(Beginning of Input data)

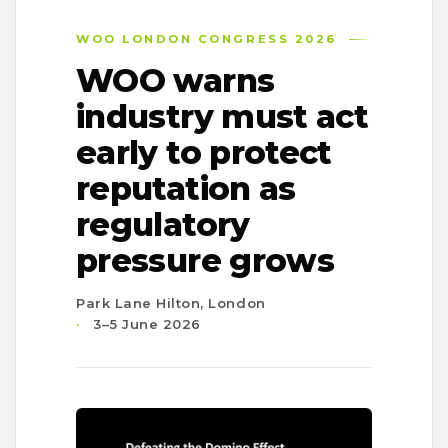
WOO LONDON CONGRESS 2026
WOO warns
industry must act
early to protect
reputation as
regulatory
pressure grows
Park Lane Hilton, London
3–5 June 2026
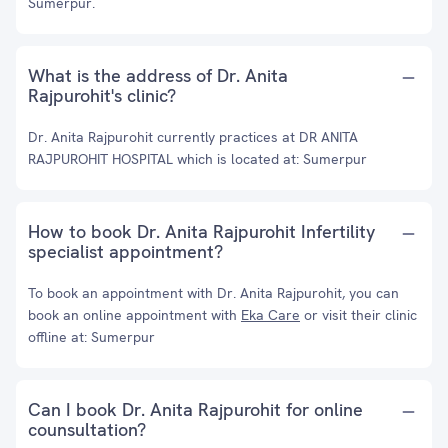
Sumerpur.
What is the address of Dr. Anita
Rajpurohit's clinic?
Dr. Anita Rajpurohit currently practices at DR ANITA
RAJPUROHIT HOSPITAL which is located at: Sumerpur
How to book Dr. Anita Rajpurohit Infertility
specialist appointment?
To book an appointment with Dr. Anita Rajpurohit, you can
book an online appointment with
Eka Care
or visit their clinic
offline at: Sumerpur
Can I book Dr. Anita Rajpurohit for online
counsultation?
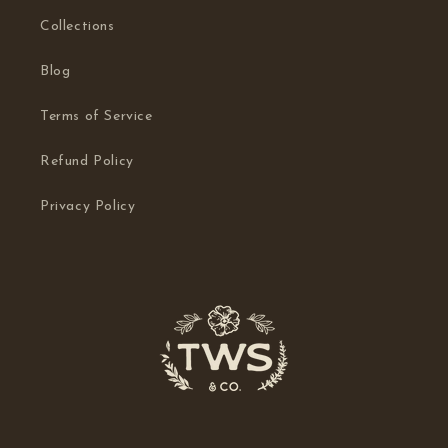
Collections
Blog
Terms of Service
Refund Policy
Privacy Policy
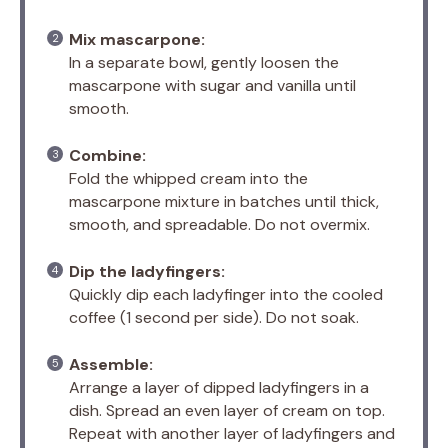
Mix mascarpone:
In a separate bowl, gently loosen the
mascarpone with sugar and vanilla until
smooth.
Combine:
Fold the whipped cream into the
mascarpone mixture in batches until thick,
smooth, and spreadable. Do not overmix.
Dip the ladyfingers:
Quickly dip each ladyfinger into the cooled
coffee (1 second per side). Do not soak.
Assemble:
Arrange a layer of dipped ladyfingers in a
dish. Spread an even layer of cream on top.
Repeat with another layer of ladyfingers and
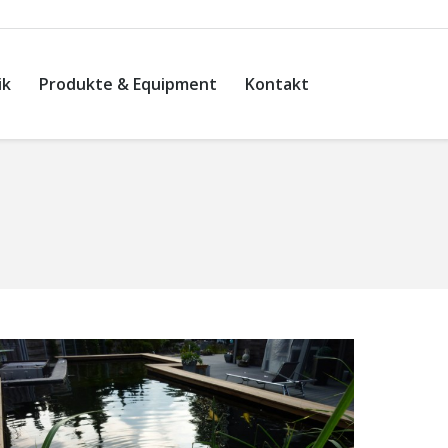
ik
Produkte & Equipment
Kontakt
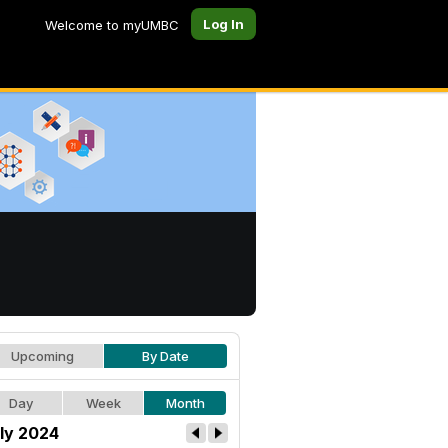
Log In
Welcome to myUMBC
Upcoming
By Date
Day
Week
Month
ly 2024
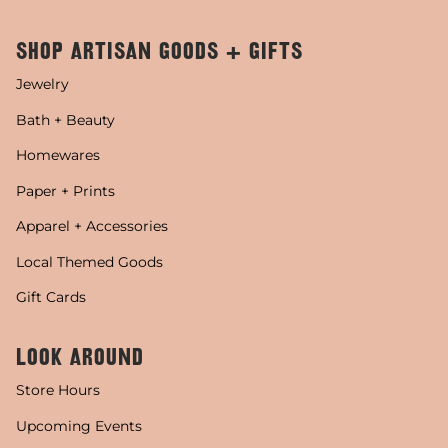
SHOP ARTISAN GOODS + GIFTS
Jewelry
Bath + Beauty
Homewares
Paper + Prints
Apparel + Accessories
Local Themed Goods
Gift Cards
LOOK AROUND
Store Hours
Upcoming Events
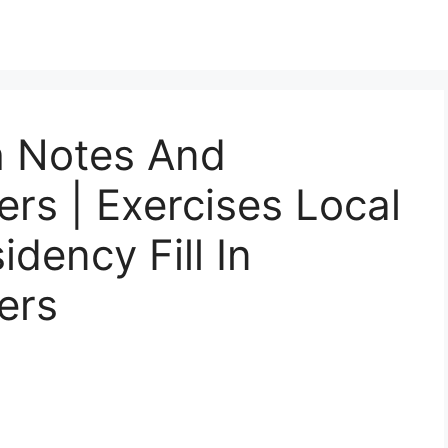
h Notes And
rs | Exercises Local
idency Fill In
ers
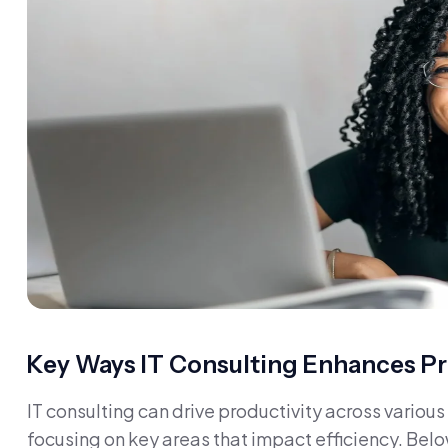
Key Ways IT Consulting Enhances Pr
IT consulting can drive productivity across vario
focusing on key areas that impact efficiency. Belo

(End of Input data)

_Assignment_
Pull out every line in the listing above that contains the word "smooth". Treat uppercase and lowercase as different.

_Solution_
smooth.
smooth, and spreadable. Do not overmix.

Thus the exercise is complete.